When it comes to family company tax saving, what are the best approaches? You may have started a company a few years ago and you’ve been told it is a good idea to give some shares in it to your young children. How should you go about it?
When your children are under 16
If you transfer shares in your company to your children, who are under 18 (or 16 and unmarried), anti avoidance rules known as the “settlements legislation” apply to any dividends paid on them. The effect of the legislation is to treat the dividends as your income for tax purposes. This means there’s no immediate family company tax saving to the arrangement, but there can be in the longer term.
When your children are over 16
When you children reach 18 (or 16 and married) the settlements legislation ceases to apply. This means dividends on your children’s shares will no longer be taxable on you. Instead they are officially part of your children’s taxable income. Therefore, instead of having to dip into your savings to bail out your youngsters while they are at university you can pay them a tax efficient dividend instead.
The tax saving is achieved if you would pay higher tax rates on dividends compared to those your children will. Unless they have significant income they’ll have a dividend nil rate band (assuming it still exists by then) and basic rate band available to minimise the tax on the dividends.
Bearing in mind that you’ll pay tax on your children’s dividends until they reach 18 (or 16 and married) you have two options. You accept the tax bill (which wouldn’t be any greater than had you kept the shares and received the dividends in your name) or create one or more separate classes of shares. The latter will allow you to defer paying dividends until your children become liable for the tax on them.
Where you give your children some of your shares or create a new class of shares and allot them to your children, HMRC will treat the transaction as if you had sold part of your company. This might result in a capital gains tax bill.

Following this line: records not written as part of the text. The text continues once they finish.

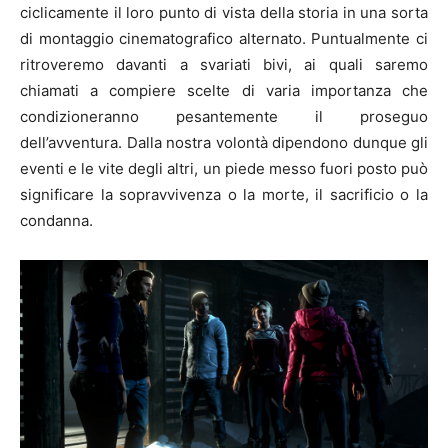
ciclicamente il loro punto di vista della storia in una sorta
di montaggio cinematografico alternato. Puntualmente ci
ritroveremo davanti a svariati bivi, ai quali saremo
chiamati a compiere scelte di varia importanza che
condizioneranno pesantemente il proseguo
dell’avventura. Dalla nostra volontà dipendono dunque gli
eventi e le vite degli altri, un piede messo fuori posto può
significare la sopravvivenza o la morte, il sacrificio o la
condanna.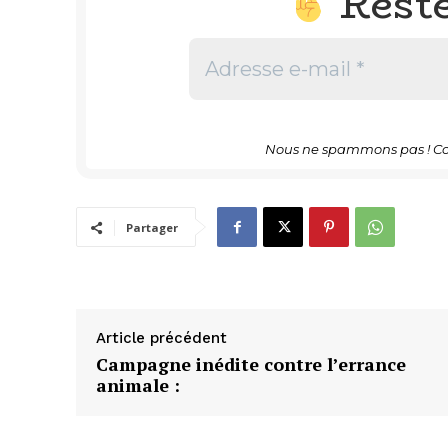
Rest
Nous ne spammons pas ! Co
Partager
Article précédent
Campagne inédite contre l’errance
animale :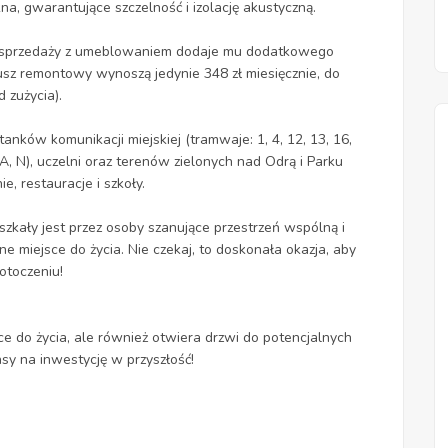
, gwarantujące szczelność i izolację akustyczną.
ja sprzedaży z umeblowaniem dodaje mu dodatkowego
dusz remontowy wynoszą jedynie 348 zł miesięcznie, do
 zużycia).
tanków komunikacji miejskiej (tramwaje: 1, 4, 12, 13, 16,
 A, N), uczelni oraz terenów zielonych nad Odrą i Parku
e, restauracje i szkoły.
szkały jest przez osoby szanujące przestrzeń wspólną i
ne miejsce do życia. Nie czekaj, to doskonała okazja, aby
otoczeniu!
ce do życia, ale również otwiera drzwi do potencjalnych
nsy na inwestycję w przyszłość!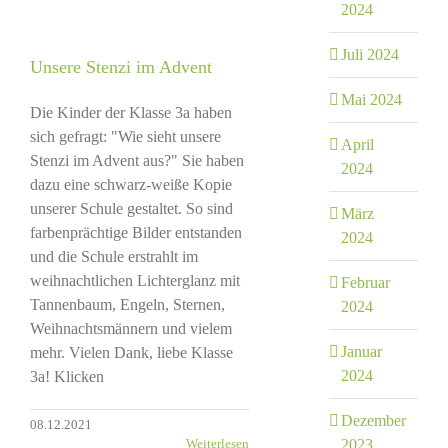
2024
Juli 2024
Unsere Stenzi im Advent
Mai 2024
Die Kinder der Klasse 3a haben
sich gefragt: "Wie sieht unsere
April
Stenzi im Advent aus?" Sie haben
2024
dazu eine schwarz-weiße Kopie
unserer Schule gestaltet. So sind
März
farbenprächtige Bilder entstanden
2024
und die Schule erstrahlt im
weihnachtlichen Lichterglanz mit
Februar
Tannenbaum, Engeln, Sternen,
2024
Weihnachtsmännern und vielem
Januar
mehr. Vielen Dank, liebe Klasse
2024
3a! Klicken
Dezember
08.12.2021
Weiterlesen
2023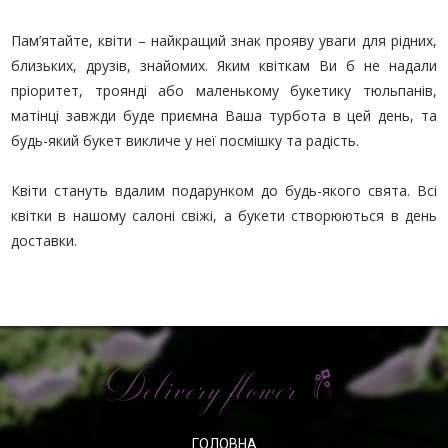
Пам’ятайте, квіти – найкращий знак прояву уваги для рідних,
близьких, друзів, знайомих. Яким квіткам Ви б не надали
пріоритет, троянді або маленькому букетику тюльпанів,
матінці завжди буде приємна Ваша турбота в цей день, та
будь-який букет викличе у неї посмішку та радість.
Квіти стануть вдалим подарунком до будь-якого свята. Всі
квітки в нашому салоні свіжі, а букети створюються в день
доставки.
ГОЛОВНА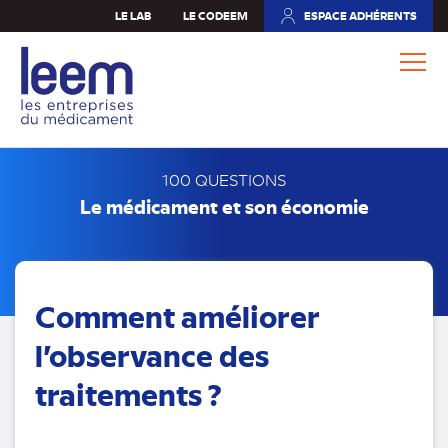
Aller
LE LAB
LE CODEEM
ESPACE ADHÉRENTS
(NOUVEL
au
ONGLET)
contenu
principal
100 QUESTIONS
Le médicament et son économie
Comment améliorer
l’observance des
traitements ?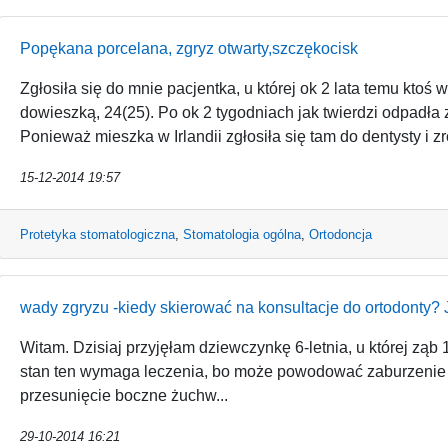
Popękana porcelana, zgryz otwarty,szczękocisk
Zgłosiła się do mnie pacjentka, u której ok 2 lata temu ktoś
dowieszką, 24(25). Po ok 2 tygodniach jak twierdzi odpadła
Ponieważ mieszka w Irlandii zgłosiła się tam do dentysty i zr
15-12-2014 19:57
Protetyka stomatologiczna
,
Stomatologia ogólna
,
Ortodoncja
wady zgryzu -kiedy skierować na konsultacje do ortodonty?
Witam. Dzisiaj przyjęłam dziewczynkę 6-letnia, u której ząb
stan ten wymaga leczenia, bo może powodować zaburzenie 
przesunięcie boczne żuchw...
29-10-2014 16:21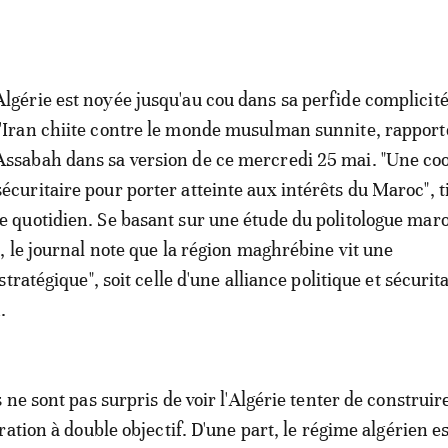
Algérie est noyée jusqu'au cou dans sa perfide complicit
l'Iran chiite contre le monde musulman sunnite, rapport
Assabah dans sa version de ce mercredi 25 mai. "Une co
sécuritaire pour porter atteinte aux intérêts du Maroc", ti
le quotidien. Se basant sur une étude du politologue mar
 le journal note que la région maghrébine vit une
tratégique", soit celle d'une alliance politique et sécurit
.
ne sont pas surpris de voir l'Algérie tenter de construir
ation à double objectif. D'une part, le régime algérien es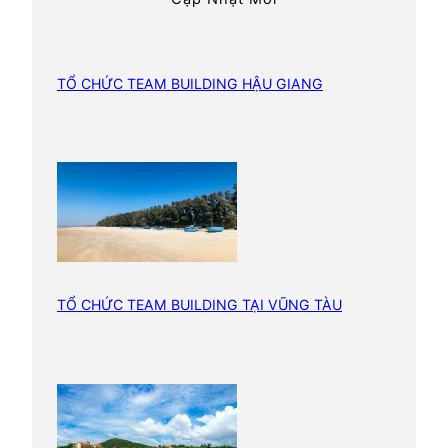
B
ơ
m
H
TỔ CHỨC TEAM BUILDING HẬU GIANG
ơ
i
TỔ CHỨC TEAM BUILDING TẠI VŨNG TÀU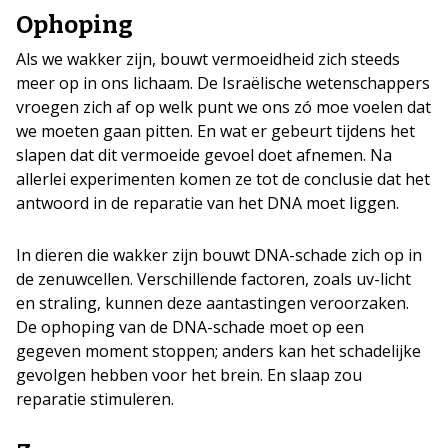
Ophoping
Als we wakker zijn, bouwt vermoeidheid zich steeds
meer op in ons lichaam. De Israëlische wetenschappers
vroegen zich af op welk punt we ons zó moe voelen dat
we moeten gaan pitten. En wat er gebeurt tijdens het
slapen dat dit vermoeide gevoel doet afnemen. Na
allerlei experimenten komen ze tot de conclusie dat het
antwoord in de reparatie van het DNA moet liggen.
In dieren die wakker zijn bouwt DNA-schade zich op in
de zenuwcellen. Verschillende factoren, zoals uv-licht
en straling, kunnen deze aantastingen veroorzaken.
De ophoping van de DNA-schade moet op een
gegeven moment stoppen; anders kan het schadelijke
gevolgen hebben voor het brein. En slaap zou
reparatie stimuleren.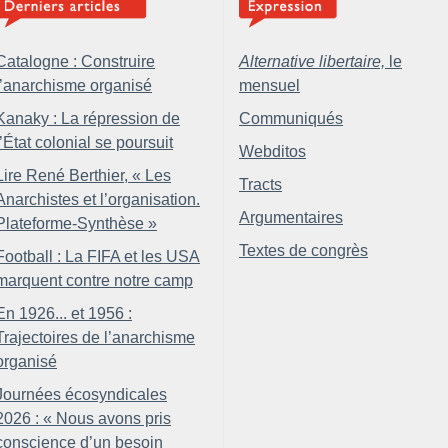
Catalogne : Construire
Alternative libertaire,
le
l’anarchisme organisé
mensuel
Kanaky : La répression de
Communiqués
l’État colonial se poursuit
Webditos
Lire René Berthier, «
Les
Tracts
Anarchistes et l’organisation.
Argumentaires
Plateforme-Synthèse
»
Textes de congrès
Football : La FIFA et les USA
marquent contre notre camp
En 1926... et 1956 :
Trajectoires de l’anarchisme
organisé
Journées écosyndicales
2026 : «
Nous avons pris
conscience d’un besoin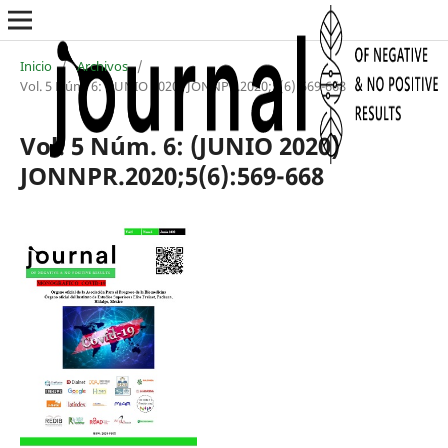
Inicio
/
Archivos
/
Vol. 5 Núm. 6: (JUNIO 2020) JONNPR.2020;5(6):569-668
Vol. 5 Núm. 6: (JUNIO 2020)
JONNPR.2020;5(6):569-668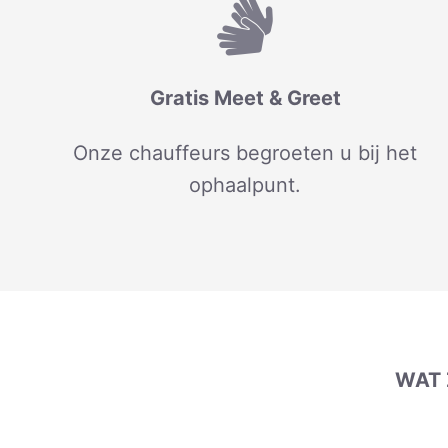
Gratis Meet & Greet
Onze chauffeurs begroeten u bij het
ophaalpunt.
WAT 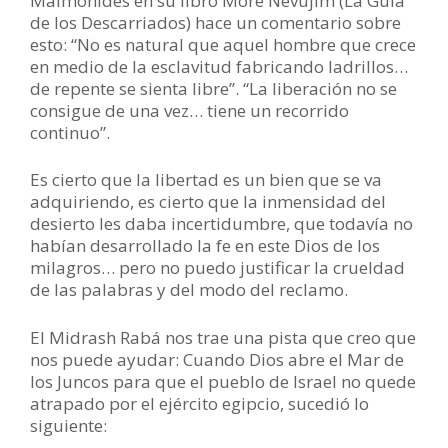
Maimónides en su libro Moré Nevujím (La Guía
de los Descarriados) hace un comentario sobre
esto: “No es natural que aquel hombre que crece
en medio de la esclavitud fabricando ladrillos…
de repente se sienta libre”. “La liberación no se
consigue de una vez… tiene un recorrido
continuo”.
Es cierto que la libertad es un bien que se va
adquiriendo, es cierto que la inmensidad del
desierto les daba incertidumbre, que todavía no
habían desarrollado la fe en este Dios de los
milagros… pero no puedo justificar la crueldad
de las palabras y del modo del reclamo.
El Midrash Rabá nos trae una pista que creo que
nos puede ayudar: Cuando Dios abre el Mar de
los Juncos para que el pueblo de Israel no quede
atrapado por el ejército egipcio, sucedió lo
siguiente: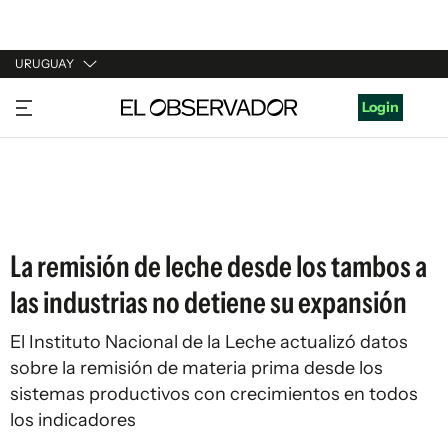
URUGUAY
URUGUAY
Login
ARGENTINA
ESPAÑA
ESTADOS UNIDOS
La remisión de leche desde los tambos a
las industrias no detiene su expansión
El Instituto Nacional de la Leche actualizó datos
sobre la remisión de materia prima desde los
sistemas productivos con crecimientos en todos
los indicadores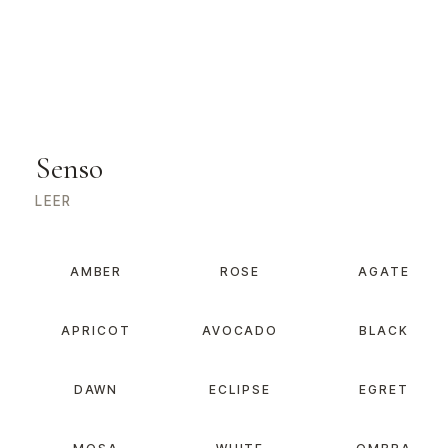
Senso
LEER
AMBER
ROSE
AGATE
APRICOT
AVOCADO
BLACK
DAWN
ECLIPSE
EGRET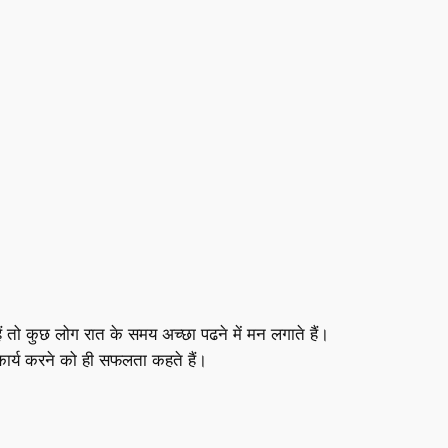
 तो कुछ लोग रात के समय अच्छा पढने में मन लगाते हैं।
र्य करने को ही सफलता कहते हैं।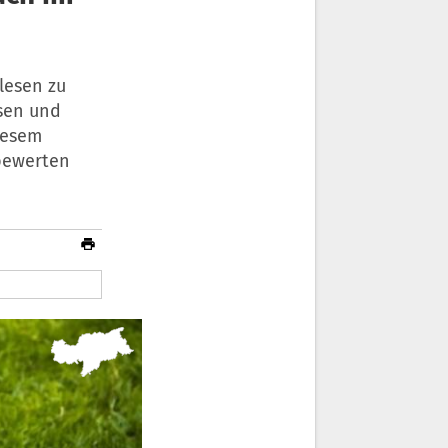
lesen zu
esen und
diesem
 bewerten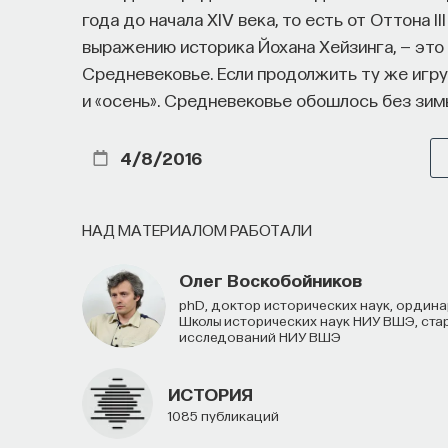
года до начала XIV века, то есть от Оттона I
МЕДИЦИНА
650 публикаций
выражению историка Йохана Хейзинга, — это
Средневековье. Если продолжить ту же игру 
и «осень». Средневековье обошлось без зим
МЕДИЦИНА
СОН
СОМНОЛОГИЯ
БЕ
НАУКА СНА
4/8/2016
НАД МАТЕРИАЛОМ РАБОТАЛИ
Олег Воскобойников
PhD, доктор исторических наук, ординарный профессор Высшей школы экономики, профессор
Школы исторических наук НИУ ВШЭ, ст
исследований НИУ ВШЭ
ИСТОРИЯ
1085 публикаций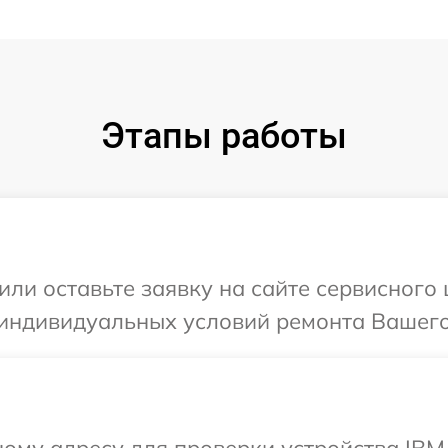
Этапы работы
или оставьте заявку на сайте сервисного
 индивидуальных условий ремонта Вашего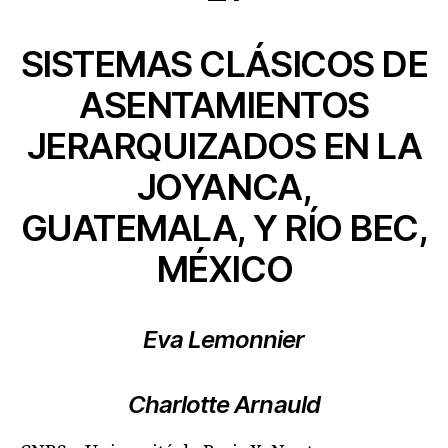
SISTEMAS CLÁSICOS DE
ASENTAMIENTOS
JERARQUIZADOS EN LA
JOYANCA,
GUATEMALA, Y RÍO BEC,
MÉXICO
Eva Lemonnier
Charlotte Arnauld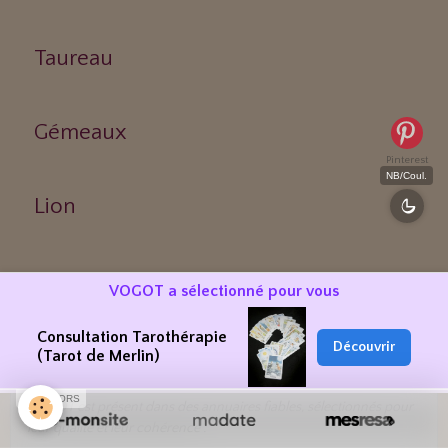
Taureau
Gémeaux
Pinterest
NB/Coul.
Lion
Vierge
VOGOT a sélectionné pour vous
Consultation Tarothérapie
Découvrir
(Tarot de Merlin)
RÉFÉRENCEMENT & PRÉSENCE WEB
SPONSORS
VOGOT est présent dans des annuaires fiables, sélectionnés pour
leur qualité et leur cohérence :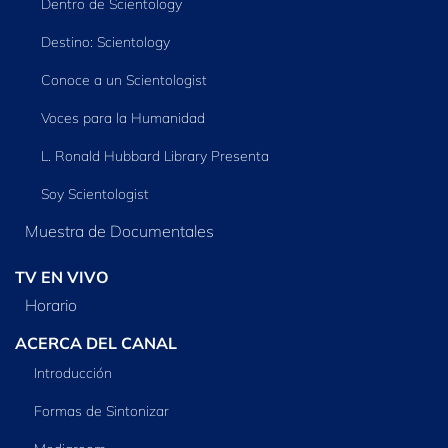
Dentro de Scientology
Destino: Scientology
Conoce a un Scientologist
Voces para la Humanidad
L. Ronald Hubbard Library Presenta
Soy Scientologist
Muestra de Documentales
TV EN VIVO
Horario
ACERCA DEL CANAL
Introducción
Formas de Sintonizar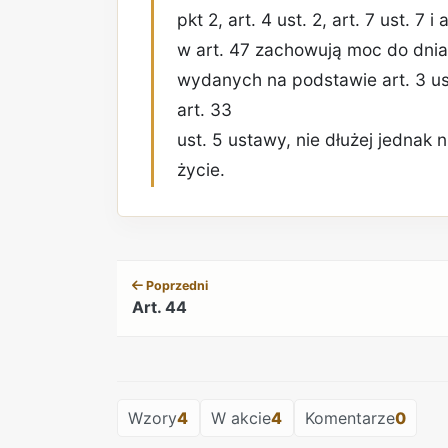
pkt 2, art. 4 ust. 2, art. 7 ust. 7
w art. 47 zachowują moc do dni
wydanych na podstawie art. 3 ust. 2
art. 33
ust. 5 ustawy, nie dłużej jednak 
życie.
Poprzedni
Art. 44
Wzory
4
W akcie
4
Komentarze
0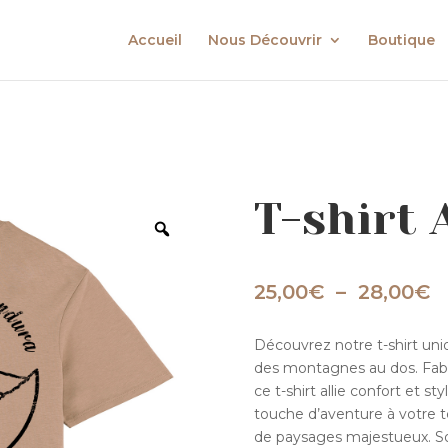
Accueil
Nous Découvrir
Boutique
T-shirt 
P
25,00
€
–
28,00
€
d
pr
Découvrez notre t-shirt uni
2
des montagnes au dos. Fabri
à
ce t-shirt allie confort et st
2
touche d’aventure à votre te
de paysages majestueux. So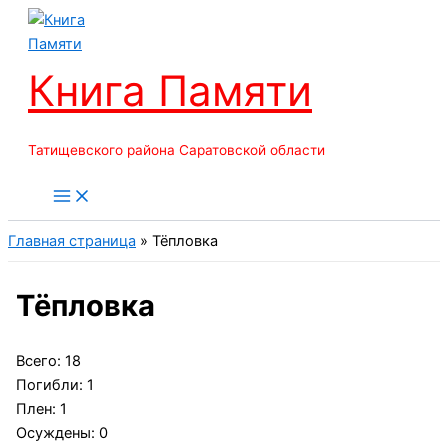
Перейти
к
содержимому
Книга Памяти
Татищевского района Саратовской области
Главная страница
»
Тёпловка
Тёпловка
Всего: 18
Погибли: 1
Плен: 1
Осуждены: 0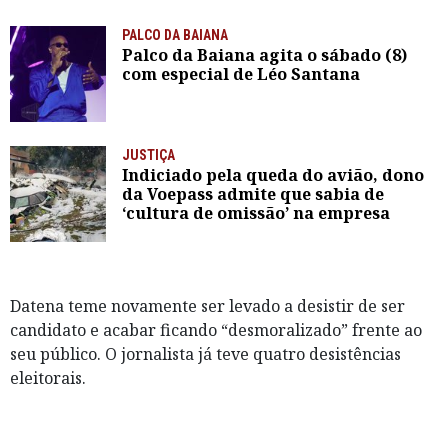
PALCO DA BAIANA
Palco da Baiana agita o sábado (8)
com especial de Léo Santana
JUSTIÇA
Indiciado pela queda do avião, dono
da Voepass admite que sabia de
‘cultura de omissão’ na empresa
Datena teme novamente ser levado a desistir de ser
candidato e acabar ficando “desmoralizado” frente ao
seu público. O jornalista já teve quatro desistências
eleitorais.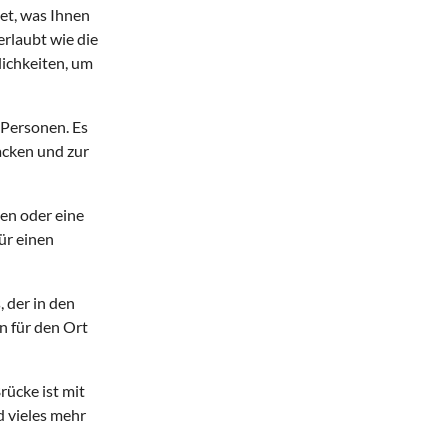
et, was Ihnen
erlaubt wie die
lichkeiten, um
r Personen. Es
acken und zur
en oder eine
ür einen
 der in den
n für den Ort
ücke ist mit
d vieles mehr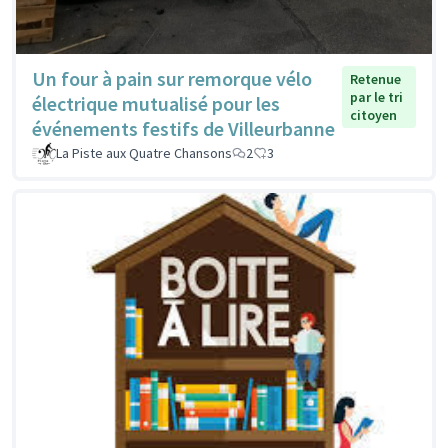
Un four à pain sur remorque vélo
Retenue
par le tri
électrique mutualisé pour les
citoyen
événements festifs de Villeurbanne
La Piste aux Quatre Chansons
2
3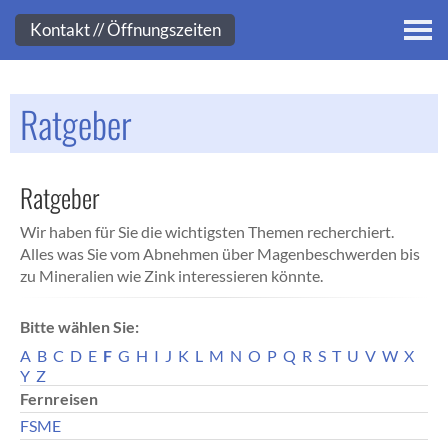
Kontakt
Kontakt // Öffnungszeiten
Ratgeber
Ratgeber
Wir haben für Sie die wichtigsten Themen recherchiert.
Alles was Sie vom Abnehmen über Magenbeschwerden bis
zu Mineralien wie Zink interessieren könnte.
Bitte wählen Sie:
A
B
C
D
E
F
G
H
I
J
K
L
M
N
O
P
Q
R
S
T
U
V
W
X
Y
Z
Fernreisen
FSME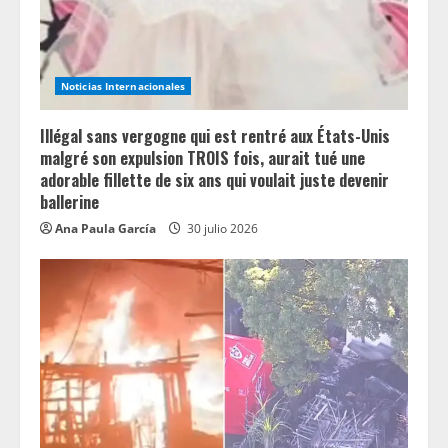
i
n
Noticias Internacionales
g
Illégal sans vergogne qui est rentré aux États-Unis
malgré son expulsion TROIS fois, aurait tué une
adorable fillette de six ans qui voulait juste devenir
ballerine
Ana Paula García
30 julio 2026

However, giving shares to your children while your company is relatively young and hasn’t building up profits means the value of any shares will be relatively low and the CGT liability is kept to a minimum. Where you create a new class of shares with no voting rights and perhaps with a fixed rate of return. The advantage of this is they generally have a value around par, which avoids valuation arguments with HMRC and makes the CGT predictable.